Dean Strang ’85, Jarrett Adams and Jason Flom will lead the discussion at the event in Caplin Pavilion, which includes dinner and is free to attend, though donations are strongly encouraged. Doors open at 5 p.m., and the event begins at 5:30 p.m. The suggested donation for students is $10.
Strang was featured on the popular Netflix documentary “Making a Murderer” as the attorney for Steven Avery. Currently a shareholder in the criminal defense/personal injury firm he co-founded, StrangBradley, he also teaches a January term course at UVA Law. His past work includes five years as Wisconsin’s first federal defender, serving as an assistant U.S. attorney for the Eastern District of Wisconsin, and work as a litigation associate in a large civil law firm.
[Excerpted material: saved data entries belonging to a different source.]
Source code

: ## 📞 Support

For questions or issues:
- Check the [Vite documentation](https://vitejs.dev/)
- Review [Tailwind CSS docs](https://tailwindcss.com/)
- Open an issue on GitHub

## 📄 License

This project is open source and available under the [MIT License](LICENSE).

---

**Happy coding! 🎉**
Adams was wrongfully convicted of sexual assault at age 17 and sentenced to 28 years in a maximum security prison. After serving nearly 10 years and filing multiple appeals, he was exonerated with the assistance of the Wisconsin Innocence Project. After earning his J.D. in 2015, he started a public interest law fellowship with Ann Claire Williams, judge for the Seventh U.S. Circuit Court of Appeals. He now runs his own law firm, specializing in criminal defense and civil rights cases, and advocating on behalf of other wrongfully convicted people.
Flom is founder and CEO of Lava Records and a founding board member of the national Innocence Project. He is the host of the popular podcast “Wrongful Conviction.” He has also served as chairman and CEO of Atlantic Records, Virgin Records and the Capitol Music Group.
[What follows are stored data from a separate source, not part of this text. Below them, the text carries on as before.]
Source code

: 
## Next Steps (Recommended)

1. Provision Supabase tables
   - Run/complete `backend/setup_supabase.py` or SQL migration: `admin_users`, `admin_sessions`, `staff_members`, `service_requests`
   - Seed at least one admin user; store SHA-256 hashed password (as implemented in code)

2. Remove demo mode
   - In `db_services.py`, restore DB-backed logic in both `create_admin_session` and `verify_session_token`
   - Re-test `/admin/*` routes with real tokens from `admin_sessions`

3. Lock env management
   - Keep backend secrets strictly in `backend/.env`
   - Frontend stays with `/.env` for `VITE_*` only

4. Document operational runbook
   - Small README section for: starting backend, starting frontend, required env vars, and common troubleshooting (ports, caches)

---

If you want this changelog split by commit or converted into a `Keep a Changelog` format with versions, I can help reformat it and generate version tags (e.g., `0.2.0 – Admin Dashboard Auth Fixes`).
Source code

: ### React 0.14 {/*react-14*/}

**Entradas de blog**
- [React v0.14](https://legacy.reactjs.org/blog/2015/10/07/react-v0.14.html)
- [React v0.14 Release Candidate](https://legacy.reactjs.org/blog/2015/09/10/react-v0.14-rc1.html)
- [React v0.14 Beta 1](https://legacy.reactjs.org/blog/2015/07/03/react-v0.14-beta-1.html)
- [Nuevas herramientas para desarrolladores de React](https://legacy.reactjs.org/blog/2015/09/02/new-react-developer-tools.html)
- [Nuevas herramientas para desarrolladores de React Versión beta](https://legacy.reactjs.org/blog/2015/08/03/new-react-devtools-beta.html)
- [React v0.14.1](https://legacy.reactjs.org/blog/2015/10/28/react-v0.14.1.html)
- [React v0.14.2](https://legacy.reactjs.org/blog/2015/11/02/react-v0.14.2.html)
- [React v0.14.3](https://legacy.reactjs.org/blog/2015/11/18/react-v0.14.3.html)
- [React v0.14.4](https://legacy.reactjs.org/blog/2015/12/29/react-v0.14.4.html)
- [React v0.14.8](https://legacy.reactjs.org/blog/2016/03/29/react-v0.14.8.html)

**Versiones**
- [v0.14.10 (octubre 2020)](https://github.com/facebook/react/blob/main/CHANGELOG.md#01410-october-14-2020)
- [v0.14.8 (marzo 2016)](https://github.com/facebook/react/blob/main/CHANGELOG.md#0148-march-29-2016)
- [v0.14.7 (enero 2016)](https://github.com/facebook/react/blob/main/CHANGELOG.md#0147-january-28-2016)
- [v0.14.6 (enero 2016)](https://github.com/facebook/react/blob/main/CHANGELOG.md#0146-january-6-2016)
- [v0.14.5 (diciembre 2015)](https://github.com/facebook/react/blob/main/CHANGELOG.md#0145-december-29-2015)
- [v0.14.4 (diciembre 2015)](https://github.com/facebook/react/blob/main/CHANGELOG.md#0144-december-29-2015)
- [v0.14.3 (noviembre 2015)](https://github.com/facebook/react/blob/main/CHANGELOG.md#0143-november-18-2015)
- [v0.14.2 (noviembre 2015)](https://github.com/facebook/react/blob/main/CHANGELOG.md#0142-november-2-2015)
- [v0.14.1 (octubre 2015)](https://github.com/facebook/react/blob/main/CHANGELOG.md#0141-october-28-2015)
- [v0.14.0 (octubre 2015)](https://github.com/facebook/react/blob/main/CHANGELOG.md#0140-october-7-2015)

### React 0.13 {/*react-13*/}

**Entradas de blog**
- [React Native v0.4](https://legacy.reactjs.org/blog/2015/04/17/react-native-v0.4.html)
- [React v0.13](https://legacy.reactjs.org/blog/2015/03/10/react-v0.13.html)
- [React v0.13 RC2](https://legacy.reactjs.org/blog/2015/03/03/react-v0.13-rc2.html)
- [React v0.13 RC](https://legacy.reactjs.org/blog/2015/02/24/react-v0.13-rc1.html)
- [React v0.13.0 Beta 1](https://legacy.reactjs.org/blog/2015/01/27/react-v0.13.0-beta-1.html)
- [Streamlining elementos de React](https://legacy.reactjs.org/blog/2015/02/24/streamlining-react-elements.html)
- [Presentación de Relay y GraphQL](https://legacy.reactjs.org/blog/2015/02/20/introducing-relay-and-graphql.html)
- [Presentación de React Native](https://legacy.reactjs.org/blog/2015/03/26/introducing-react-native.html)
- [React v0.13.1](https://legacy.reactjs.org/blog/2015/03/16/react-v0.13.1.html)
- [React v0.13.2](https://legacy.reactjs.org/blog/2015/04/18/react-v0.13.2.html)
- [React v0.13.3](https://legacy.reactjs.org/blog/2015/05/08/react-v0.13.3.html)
The pro bono clinic, part of the Innocence Project at UVA Law, seeks exoneration for wrongfully convicted people in Virginia. Students who volunteer investigate cases, write briefs, and speak with and visit clients, witnesses and other key people during investigations.
Founded in 1819, the University of Virginia School of Law is the second-oldest continuously operating law school in the nation. Consistently ranked among the top law schools, Virginia is a world-renowned training ground for distinguished lawyers and public servants, instilling in them a commitment to leadership, integrity and community service.